Exercise details
Each line of the data below between the one containing "middle pip: (174, 170)" and the one containing "thumb mcp: (209, 366)", both included, is to be repeated exactly. Please omit pictures.
───── Records shown
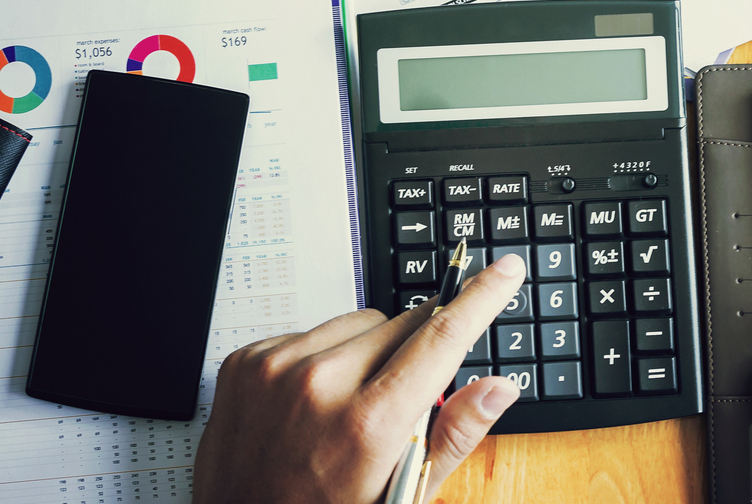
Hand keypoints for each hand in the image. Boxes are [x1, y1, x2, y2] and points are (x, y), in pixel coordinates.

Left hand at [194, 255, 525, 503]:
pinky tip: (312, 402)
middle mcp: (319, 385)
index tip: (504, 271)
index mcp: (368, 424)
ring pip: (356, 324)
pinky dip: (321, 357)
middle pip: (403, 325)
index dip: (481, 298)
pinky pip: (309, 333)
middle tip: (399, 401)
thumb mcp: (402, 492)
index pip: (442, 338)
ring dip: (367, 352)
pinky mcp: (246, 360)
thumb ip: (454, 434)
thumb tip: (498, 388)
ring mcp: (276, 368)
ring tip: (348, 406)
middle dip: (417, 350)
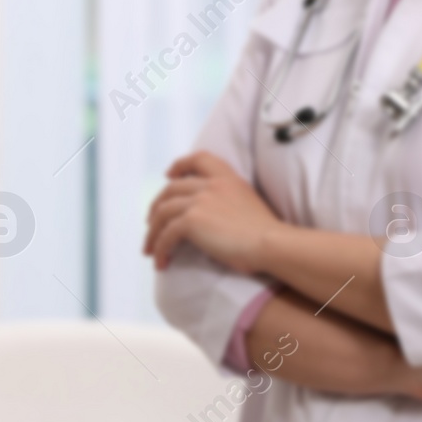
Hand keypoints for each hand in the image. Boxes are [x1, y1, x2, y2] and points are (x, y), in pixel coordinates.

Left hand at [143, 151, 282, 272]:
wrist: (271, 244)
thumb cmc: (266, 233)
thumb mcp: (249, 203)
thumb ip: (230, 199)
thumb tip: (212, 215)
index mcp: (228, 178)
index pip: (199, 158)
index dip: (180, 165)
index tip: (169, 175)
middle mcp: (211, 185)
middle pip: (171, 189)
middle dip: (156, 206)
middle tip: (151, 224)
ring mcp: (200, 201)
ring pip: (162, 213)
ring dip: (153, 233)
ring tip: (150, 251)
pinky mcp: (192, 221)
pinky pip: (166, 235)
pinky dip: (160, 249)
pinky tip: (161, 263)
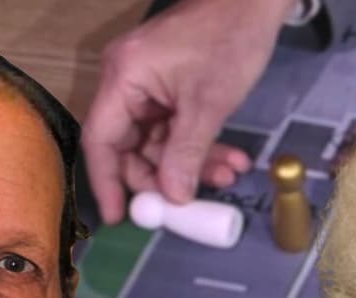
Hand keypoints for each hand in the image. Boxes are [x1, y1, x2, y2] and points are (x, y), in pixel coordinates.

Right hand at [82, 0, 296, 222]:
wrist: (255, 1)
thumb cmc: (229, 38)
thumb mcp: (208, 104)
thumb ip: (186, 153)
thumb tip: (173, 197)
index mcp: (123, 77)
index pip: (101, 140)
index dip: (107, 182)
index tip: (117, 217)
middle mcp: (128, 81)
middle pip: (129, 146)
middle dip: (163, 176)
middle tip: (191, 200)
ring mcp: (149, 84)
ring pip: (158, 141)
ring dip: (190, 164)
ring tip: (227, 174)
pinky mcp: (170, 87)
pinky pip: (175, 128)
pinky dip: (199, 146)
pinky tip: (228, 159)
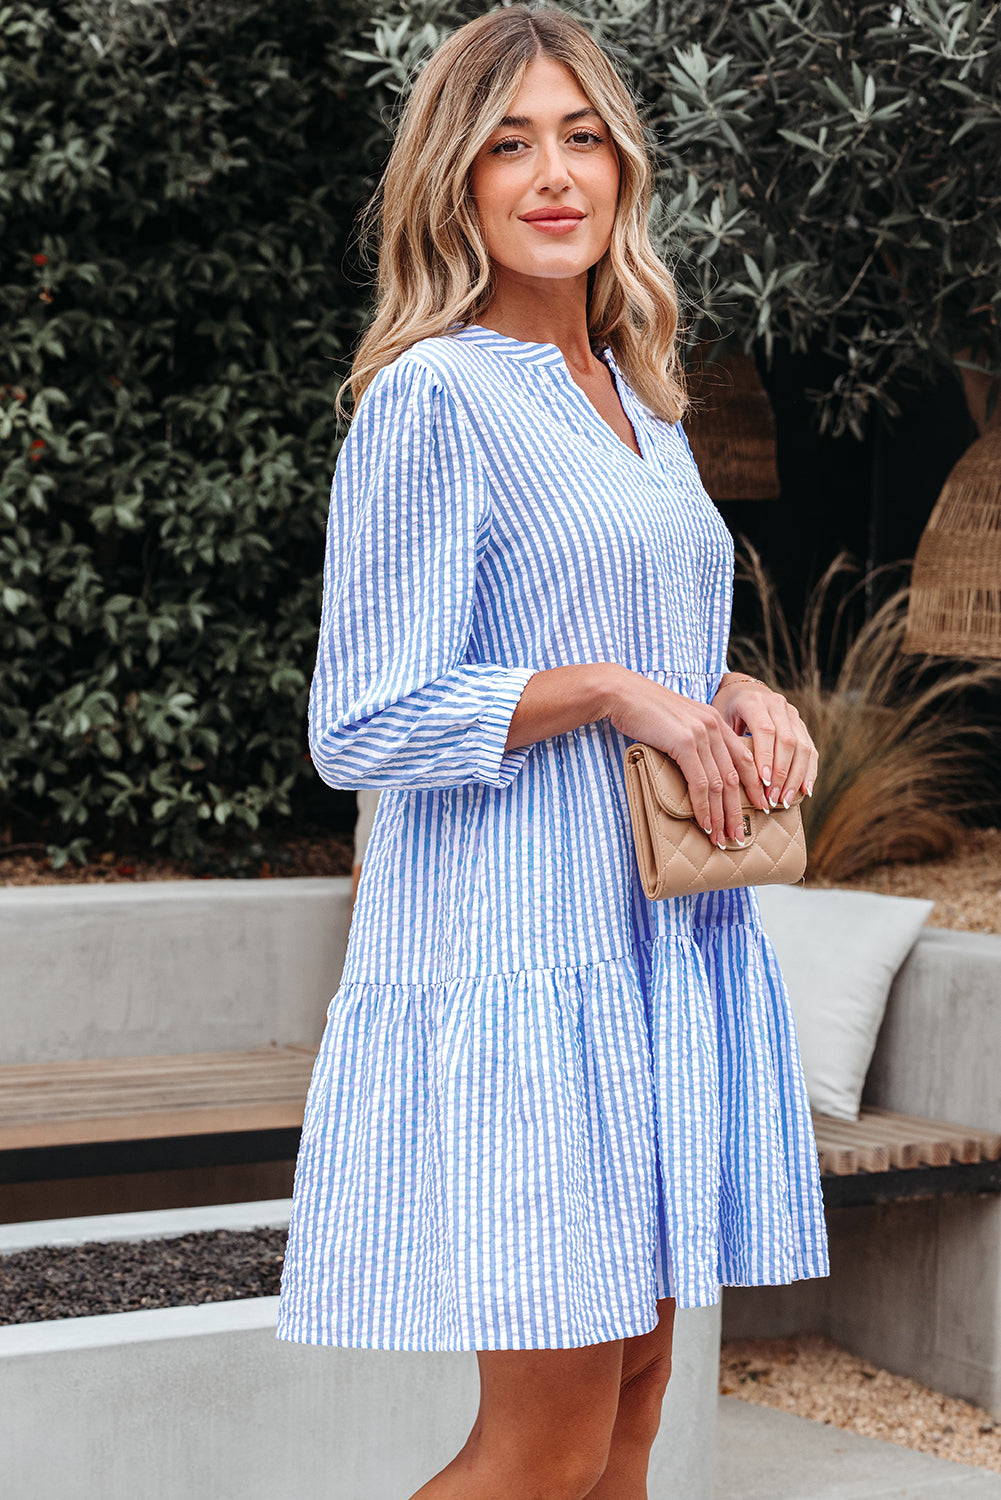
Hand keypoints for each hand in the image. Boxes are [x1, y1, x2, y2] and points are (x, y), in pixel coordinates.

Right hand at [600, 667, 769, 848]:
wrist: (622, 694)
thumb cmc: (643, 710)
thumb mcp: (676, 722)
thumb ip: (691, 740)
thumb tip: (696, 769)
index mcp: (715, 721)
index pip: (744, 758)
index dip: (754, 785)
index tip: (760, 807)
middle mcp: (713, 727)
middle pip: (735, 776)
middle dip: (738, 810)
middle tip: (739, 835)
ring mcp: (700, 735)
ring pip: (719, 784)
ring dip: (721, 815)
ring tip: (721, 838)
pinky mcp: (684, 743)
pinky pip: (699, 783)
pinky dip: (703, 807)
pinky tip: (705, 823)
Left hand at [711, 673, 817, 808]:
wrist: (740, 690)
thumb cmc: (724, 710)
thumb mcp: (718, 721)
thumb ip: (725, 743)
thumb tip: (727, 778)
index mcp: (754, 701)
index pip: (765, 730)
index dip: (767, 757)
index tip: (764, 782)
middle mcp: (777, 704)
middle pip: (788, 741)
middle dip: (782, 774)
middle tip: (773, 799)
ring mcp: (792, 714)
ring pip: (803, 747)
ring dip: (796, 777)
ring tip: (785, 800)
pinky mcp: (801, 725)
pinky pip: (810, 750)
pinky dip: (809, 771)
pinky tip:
──────────
───── Records shown
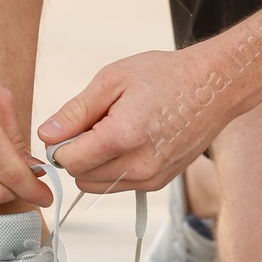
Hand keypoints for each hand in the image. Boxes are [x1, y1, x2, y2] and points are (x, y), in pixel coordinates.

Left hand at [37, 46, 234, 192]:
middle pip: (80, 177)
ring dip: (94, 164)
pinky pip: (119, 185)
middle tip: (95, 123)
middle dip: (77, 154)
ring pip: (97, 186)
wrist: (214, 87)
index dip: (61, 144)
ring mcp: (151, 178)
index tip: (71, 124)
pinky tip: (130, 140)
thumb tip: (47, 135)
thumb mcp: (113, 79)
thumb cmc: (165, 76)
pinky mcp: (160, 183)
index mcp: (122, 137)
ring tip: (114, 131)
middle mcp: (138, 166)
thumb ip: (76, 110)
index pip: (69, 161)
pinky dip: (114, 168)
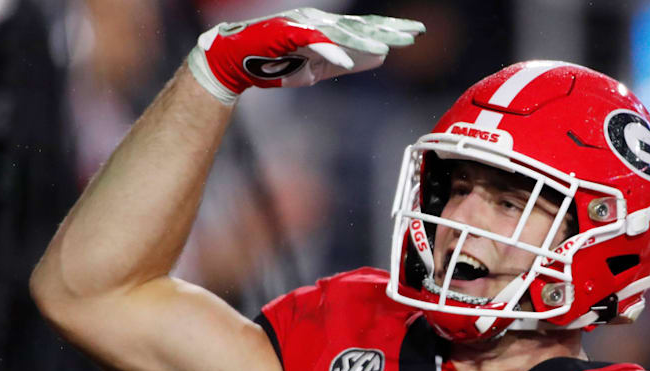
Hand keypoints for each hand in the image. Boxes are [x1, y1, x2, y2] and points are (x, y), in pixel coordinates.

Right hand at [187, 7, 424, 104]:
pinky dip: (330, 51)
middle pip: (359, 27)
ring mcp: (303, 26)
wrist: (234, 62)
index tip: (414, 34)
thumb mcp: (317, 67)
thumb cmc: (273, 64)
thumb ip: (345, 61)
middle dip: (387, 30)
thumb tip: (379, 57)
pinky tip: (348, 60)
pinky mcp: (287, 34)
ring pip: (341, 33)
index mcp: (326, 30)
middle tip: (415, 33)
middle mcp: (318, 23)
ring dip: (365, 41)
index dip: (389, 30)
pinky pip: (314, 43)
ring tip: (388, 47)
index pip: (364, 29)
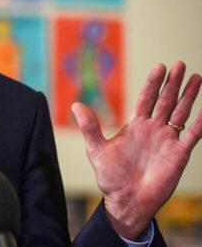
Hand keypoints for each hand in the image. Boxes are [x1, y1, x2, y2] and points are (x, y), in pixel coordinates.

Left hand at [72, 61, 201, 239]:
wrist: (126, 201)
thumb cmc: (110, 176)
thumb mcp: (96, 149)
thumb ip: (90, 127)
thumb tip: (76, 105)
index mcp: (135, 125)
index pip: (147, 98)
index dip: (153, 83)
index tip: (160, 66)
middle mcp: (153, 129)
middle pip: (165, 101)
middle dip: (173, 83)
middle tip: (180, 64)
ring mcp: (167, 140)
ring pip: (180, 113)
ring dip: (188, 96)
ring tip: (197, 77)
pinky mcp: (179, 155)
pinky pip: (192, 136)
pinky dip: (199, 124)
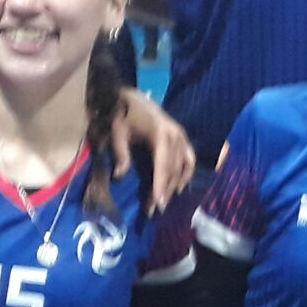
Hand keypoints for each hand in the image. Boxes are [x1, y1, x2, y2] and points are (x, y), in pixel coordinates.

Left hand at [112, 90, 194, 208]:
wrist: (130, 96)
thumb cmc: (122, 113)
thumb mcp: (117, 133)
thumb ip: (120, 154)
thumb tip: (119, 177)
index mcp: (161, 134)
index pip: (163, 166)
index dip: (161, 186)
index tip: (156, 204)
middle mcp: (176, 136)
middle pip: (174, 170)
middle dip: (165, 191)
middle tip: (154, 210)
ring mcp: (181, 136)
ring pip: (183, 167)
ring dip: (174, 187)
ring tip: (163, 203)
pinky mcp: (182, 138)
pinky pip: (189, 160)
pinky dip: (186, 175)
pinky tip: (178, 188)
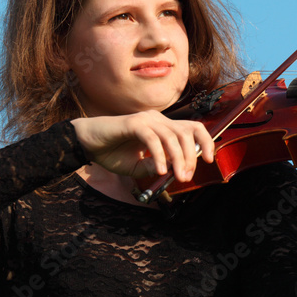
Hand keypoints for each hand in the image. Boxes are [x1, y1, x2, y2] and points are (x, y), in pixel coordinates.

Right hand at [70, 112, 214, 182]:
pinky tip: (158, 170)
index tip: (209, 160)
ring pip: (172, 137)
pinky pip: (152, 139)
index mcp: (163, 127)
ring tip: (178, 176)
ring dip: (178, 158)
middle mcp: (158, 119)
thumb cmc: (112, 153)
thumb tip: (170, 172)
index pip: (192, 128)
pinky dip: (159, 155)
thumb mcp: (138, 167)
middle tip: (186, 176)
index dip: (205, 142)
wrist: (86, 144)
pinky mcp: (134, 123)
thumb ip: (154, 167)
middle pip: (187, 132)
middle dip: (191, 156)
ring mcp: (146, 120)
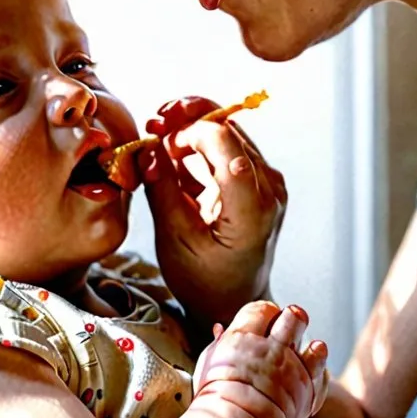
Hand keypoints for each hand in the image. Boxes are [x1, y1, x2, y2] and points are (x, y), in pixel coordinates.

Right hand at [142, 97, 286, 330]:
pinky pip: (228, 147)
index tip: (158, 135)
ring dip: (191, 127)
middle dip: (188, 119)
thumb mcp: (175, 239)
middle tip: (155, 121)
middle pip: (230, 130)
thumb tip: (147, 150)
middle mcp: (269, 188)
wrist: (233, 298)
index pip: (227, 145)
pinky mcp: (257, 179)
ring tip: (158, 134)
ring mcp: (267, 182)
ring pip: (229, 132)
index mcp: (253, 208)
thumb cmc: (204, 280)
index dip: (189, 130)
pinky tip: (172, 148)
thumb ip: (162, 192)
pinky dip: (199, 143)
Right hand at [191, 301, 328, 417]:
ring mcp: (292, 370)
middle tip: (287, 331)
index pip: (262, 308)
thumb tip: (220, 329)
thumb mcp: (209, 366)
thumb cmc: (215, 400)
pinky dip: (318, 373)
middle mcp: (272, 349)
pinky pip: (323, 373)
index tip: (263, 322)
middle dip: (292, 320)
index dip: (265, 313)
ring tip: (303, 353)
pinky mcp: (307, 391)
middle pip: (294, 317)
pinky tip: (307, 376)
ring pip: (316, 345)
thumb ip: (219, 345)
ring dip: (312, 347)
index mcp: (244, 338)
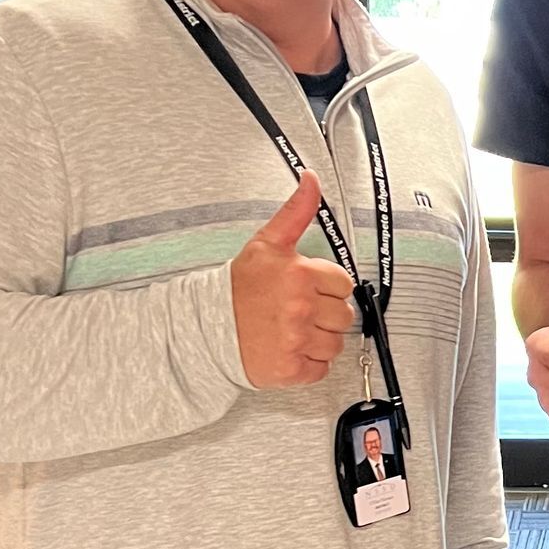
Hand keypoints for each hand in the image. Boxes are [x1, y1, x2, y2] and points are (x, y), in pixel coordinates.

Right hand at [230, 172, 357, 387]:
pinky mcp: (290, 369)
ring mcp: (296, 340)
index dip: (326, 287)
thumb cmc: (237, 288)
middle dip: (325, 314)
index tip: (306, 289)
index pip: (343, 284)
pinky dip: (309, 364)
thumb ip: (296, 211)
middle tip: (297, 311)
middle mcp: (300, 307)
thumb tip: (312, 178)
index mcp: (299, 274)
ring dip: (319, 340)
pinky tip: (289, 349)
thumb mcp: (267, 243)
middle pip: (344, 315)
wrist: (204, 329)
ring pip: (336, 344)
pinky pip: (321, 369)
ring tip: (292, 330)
──────────
Written response
middle pip: (174, 170)
middle dip: (165, 191)
middle tip: (154, 210)
ring mcp: (181, 136)
ring pip: (183, 167)
ring dip: (174, 187)
ring tip: (163, 203)
pinky mcp: (182, 138)
pinky pip: (189, 160)
pinky dip: (186, 175)
pinky tip: (178, 188)
Hand keypoints for each hand in the image. Boxes are [x1, y1, x2, y2] and points are (x, y), in pixel coordinates.

Right hand at [70, 112, 214, 182]:
pinky tip: (158, 170)
index tip: (209, 160)
ring pip: (172, 137)
pinky pip: (152, 139)
index mcp: (163, 127)
ring tip: (178, 176)
ring dip: (178, 158)
middle mcp: (158, 119)
thumb cmc: (112, 153)
thumb tip: (170, 172)
index pip: (192, 128)
pinky dip: (159, 155)
thumb mcp: (138, 167)
middle tip: (186, 176)
index dip: (205, 142)
wrist: (86, 144)
pinky mcp: (134, 123)
thumb ip: (154, 167)
middle pip: (187, 132)
middle dip: (191, 156)
ring mcp: (146, 120)
Hand keypoints for each hand in the image. Boxes are [x1, y1, x2, y2] and points are (x, y), in pixel coordinates.

Right hand at [142, 97, 286, 330]:
pinky pip: (228, 147)
index tip: (158, 135)
ring dip: (191, 127)
middle dip: (188, 119)
thumb mcp: (175, 239)
middle tip: (155, 121)
middle pip: (230, 130)
thumb tip: (147, 150)
middle mcp: (269, 188)
wrist: (233, 298)
index pip: (227, 145)
pinky mcp: (257, 179)
ring tip: (158, 134)
ring mcp: (267, 182)
ring pip: (229, 132)
index mcp: (253, 208)
thumb cmc: (204, 280)
index dip: (189, 130)
pinky tip: (172, 148)
thumb ip: (162, 192)
pinky dip: (199, 143)
Right hand at [191, 301, 328, 417]:
ring mcp: (292, 370)
middle tip: (287, 331)
index pip: (262, 308)
thumb tip: (220, 329)
thumb mcp: (209, 366)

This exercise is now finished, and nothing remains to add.